* [所列条目]:
****************

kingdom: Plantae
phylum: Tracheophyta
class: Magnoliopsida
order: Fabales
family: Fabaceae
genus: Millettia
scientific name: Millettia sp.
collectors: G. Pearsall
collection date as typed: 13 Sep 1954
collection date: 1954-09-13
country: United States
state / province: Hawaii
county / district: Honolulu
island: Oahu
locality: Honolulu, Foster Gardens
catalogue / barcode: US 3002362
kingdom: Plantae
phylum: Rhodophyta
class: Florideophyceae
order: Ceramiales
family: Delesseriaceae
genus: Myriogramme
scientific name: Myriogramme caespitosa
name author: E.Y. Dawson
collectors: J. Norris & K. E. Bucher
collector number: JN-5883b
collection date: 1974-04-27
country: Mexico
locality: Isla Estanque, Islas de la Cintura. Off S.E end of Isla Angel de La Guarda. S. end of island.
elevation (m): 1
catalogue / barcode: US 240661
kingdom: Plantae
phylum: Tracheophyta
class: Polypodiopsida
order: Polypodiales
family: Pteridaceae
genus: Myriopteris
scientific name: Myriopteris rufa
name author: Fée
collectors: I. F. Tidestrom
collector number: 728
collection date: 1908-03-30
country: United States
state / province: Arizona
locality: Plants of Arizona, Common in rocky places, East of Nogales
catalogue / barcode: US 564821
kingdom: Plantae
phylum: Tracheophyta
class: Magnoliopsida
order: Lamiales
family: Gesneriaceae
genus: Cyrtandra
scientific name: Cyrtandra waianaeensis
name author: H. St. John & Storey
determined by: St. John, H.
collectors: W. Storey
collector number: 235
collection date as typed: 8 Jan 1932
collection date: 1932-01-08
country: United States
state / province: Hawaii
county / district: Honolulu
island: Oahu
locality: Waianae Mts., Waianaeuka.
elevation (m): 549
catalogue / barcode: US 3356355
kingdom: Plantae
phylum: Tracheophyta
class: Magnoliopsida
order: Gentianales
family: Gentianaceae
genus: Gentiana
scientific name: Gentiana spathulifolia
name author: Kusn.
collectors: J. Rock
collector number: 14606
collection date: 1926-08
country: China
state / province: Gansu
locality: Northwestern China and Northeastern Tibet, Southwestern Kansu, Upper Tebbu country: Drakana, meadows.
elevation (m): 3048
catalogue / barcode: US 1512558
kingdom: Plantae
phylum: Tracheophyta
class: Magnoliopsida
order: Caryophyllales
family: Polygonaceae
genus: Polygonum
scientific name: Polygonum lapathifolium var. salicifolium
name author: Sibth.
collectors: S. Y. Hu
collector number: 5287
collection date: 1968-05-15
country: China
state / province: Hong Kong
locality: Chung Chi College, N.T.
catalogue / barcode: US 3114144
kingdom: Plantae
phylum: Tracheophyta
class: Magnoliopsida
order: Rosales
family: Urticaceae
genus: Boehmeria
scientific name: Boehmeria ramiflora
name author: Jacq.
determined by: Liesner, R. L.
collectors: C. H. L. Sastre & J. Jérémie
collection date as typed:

****************

* [任务目标]: 将上面的全部材料逐行输出，内容一字不改。

* [本题答案]:
kingdom: Plantae
phylum: Tracheophyta
class: Magnoliopsida
order: Fabales
family: Fabaceae
genus: Millettia
scientific name: Millettia sp.
collectors: G. Pearsall
collection date as typed: 13 Sep 1954
collection date: 1954-09-13
country: United States
state / province: Hawaii
county / district: Honolulu
island: Oahu
locality: Honolulu, Foster Gardens
catalogue / barcode: US 3002362
kingdom: Plantae
phylum: Rhodophyta
class: Florideophyceae
order: Ceramiales
family: Delesseriaceae
genus: Myriogramme
scientific name: Myriogramme caespitosa
name author: E.Y. Dawson
collectors: J. Norris & K. E. Bucher
collector number: JN-5883b
collection date: 1974-04-27
country: Mexico
locality: Isla Estanque, Islas de la Cintura. Off S.E end of Isla Angel de La Guarda. S. end of island.
elevation (m): 1
catalogue / barcode: US 240661
kingdom: Plantae
phylum: Tracheophyta
class: Polypodiopsida
order: Polypodiales
family: Pteridaceae
genus: Myriopteris
scientific name: Myriopteris rufa
name author: Fée
collectors: I. F. Tidestrom
collector number: 728
collection date: 1908-03-30
country: United States
state / province: Arizona
locality: Plants of Arizona, Common in rocky places, East of Nogales
catalogue / barcode: US 564821
kingdom: Plantae
phylum: Tracheophyta
class: Magnoliopsida
order: Lamiales
family: Gesneriaceae
genus: Cyrtandra
scientific name: Cyrtandra waianaeensis
name author: H. St. John & Storey
determined by: St. John, H.
collectors: W. Storey
collector number: 235
collection date as typed: 8 Jan 1932
collection date: 1932-01-08
country: United States
state / province: Hawaii
county / district: Honolulu
island: Oahu
locality: Waianae Mts., Waianaeuka.
elevation (m): 549
catalogue / barcode: US 3356355
kingdom: Plantae
phylum: Tracheophyta
class: Magnoliopsida
order: Gentianales
family: Gentianaceae
genus: Gentiana
scientific name: Gentiana spathulifolia
name author: Kusn.
collectors: J. Rock
collector number: 14606
collection date: 1926-08
country: China
state / province: Gansu
locality: Northwestern China and Northeastern Tibet, Southwestern Kansu, Upper Tebbu country: Drakana, meadows.
elevation (m): 3048
catalogue / barcode: US 1512558
kingdom: Plantae
phylum: Tracheophyta
class: Magnoliopsida
order: Caryophyllales
family: Polygonaceae
genus: Polygonum
scientific name: Polygonum lapathifolium var. salicifolium
name author: Sibth.
collectors: S. Y. Hu
collector number: 5287
collection date: 1968-05-15
country: China
state / province: Hong Kong
locality: Chung Chi College, N.T.
catalogue / barcode: US 3114144
kingdom: Plantae
phylum: Tracheophyta
class: Magnoliopsida
order: Rosales
family: Urticaceae
genus: Boehmeria
scientific name: Boehmeria ramiflora
name author: Jacq.
determined by: Liesner, R. L.
collectors: C. H. L. Sastre & J. Jérémie
collection date as typed:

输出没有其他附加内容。